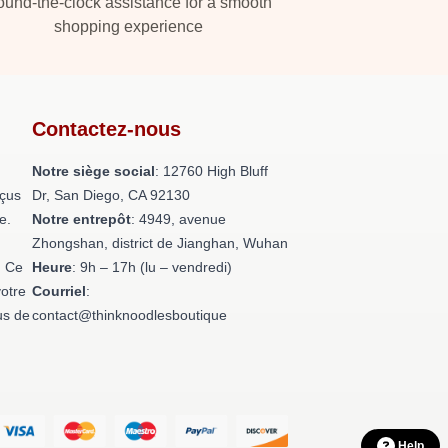
und-the-clock assistance for a smooth
shopping experience
Contactez-nous
Notre siège social
: 12760 High Bluff
nçus
Dr, San Diego, CA 92130
e.
Notre entrepôt
: 4949, avenue
Zhongshan, district de Jianghan, Wuhan
. Ce
Heure
: 9h – 17h (lu – vendredi)
otre
Courriel
:
us de
contact@thinknoodlesboutique
Help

_ _ _ _ _ _ _

> Task to carry out: Please lay out the text lines from all the items above as a Markdown table with the columns "Row" and "Line", numbering each row and skipping blank lines. Leave out the pictures.

> Exercise output:
| Row | Line |
|---|---|
| 1 | und-the-clock assistance for a smooth |
| 2 | shopping experience |
| 3 | Contactez-nous |
| 4 | Notre siège social |
| 5 | : 12760 High Bluff |
| 6 | nçus |
| 7 | Dr, San Diego, CA 92130 |
| 8 | e. |
| 9 | Notre entrepôt |
| 10 | : 4949, avenue |
| 11 | Zhongshan, district de Jianghan, Wuhan |
| 12 | . Ce |
| 13 | Heure |
| 14 | : 9h – 17h (lu – vendredi) |
| 15 | otre |
| 16 | Courriel |
| 17 | : |
| 18 | us de |
| 19 | contact@thinknoodlesboutique |
| 20 | Help |